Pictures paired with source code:
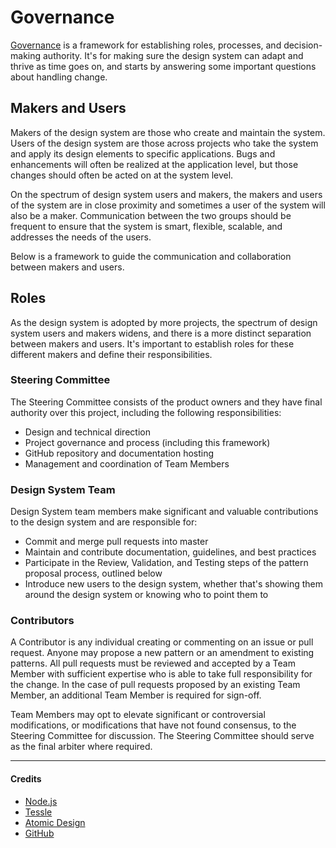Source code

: # Governance

[Governance](https://opensource.guide/leadership-and-governance/) is a framework for establishing roles, processes, and decision-making authority. It's for making sure the design system can adapt and thrive as time goes on, and starts by answering some important questions about handling change.

## Makers and Users

Makers of the design system are those who create and maintain the system. Users of the design system are those across projects who take the system and apply its design elements to specific applications. Bugs and enhancements will often be realized at the application level, but those changes should often be acted on at the system level.

On the spectrum of design system users and makers, the makers and users of the system are in close proximity and sometimes a user of the system will also be a maker. Communication between the two groups should be frequent to ensure that the system is smart, flexible, scalable, and addresses the needs of the users.

Below is a framework to guide the communication and collaboration between makers and users.


## Roles

As the design system is adopted by more projects, the spectrum of design system users and makers widens, and there is a more distinct separation between makers and users. It's important to establish roles for these different makers and define their responsibilities.

### Steering Committee

The Steering Committee consists of the product owners and they have final authority over this project, including the following responsibilities:

- Design and technical direction
- Project governance and process (including this framework)
- GitHub repository and documentation hosting
- Management and coordination of Team Members

### Design System Team

Design System team members make significant and valuable contributions to the design system and are responsible for:

- Commit and merge pull requests into master
- Maintain and contribute documentation, guidelines, and best practices
- Participate in the Review, Validation, and Testing steps of the pattern proposal process, outlined below
- Introduce new users to the design system, whether that's showing them around the design system or knowing who to point them to

### Contributors

A Contributor is any individual creating or commenting on an issue or pull request. Anyone may propose a new pattern or an amendment to existing patterns. All pull requests must be reviewed and accepted by a Team Member with sufficient expertise who is able to take full responsibility for the change. In the case of pull requests proposed by an existing Team Member, an additional Team Member is required for sign-off.

Team Members may opt to elevate significant or controversial modifications, or modifications that have not found consensus, to the Steering Committee for discussion. The Steering Committee should serve as the final arbiter where required.

----

#### Credits

- [Node.js](https://github.com/nodejs/TSC/blob/master/BasePolicies/Governance.md)
- [Tessle](https://github.com/tessel/project/blob/master/GOVERNANCE.md)
- [Atomic Design](http://atomicdesign.bradfrost.com/chapter-5/)
- [GitHub](https://opensource.guide/leadership-and-governance/)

(Exercise prompt):
The required output is the stretch of entries above from the line containing "A Contributor is" through the line containing "- [Atomic Design](http://atomicdesign.bradfrost.com/chapter-5/)", reproduced exactly.

(Exercise response):
A Contributor is any individual creating or commenting on an issue or pull request. Anyone may propose a new pattern or an amendment to existing patterns. All pull requests must be reviewed and accepted by a Team Member with sufficient expertise who is able to take full responsibility for the change. In the case of pull requests proposed by an existing Team Member, an additional Team Member is required for sign-off.

Team Members may opt to elevate significant or controversial modifications, or modifications that have not found consensus, to the Steering Committee for discussion. The Steering Committee should serve as the final arbiter where required.

----

#### Credits

- [Node.js](https://github.com/nodejs/TSC/blob/master/BasePolicies/Governance.md)
- [Tessle](https://github.com/tessel/project/blob/master/GOVERNANCE.md)
- [Atomic Design](http://atomicdesign.bradfrost.com/chapter-5/)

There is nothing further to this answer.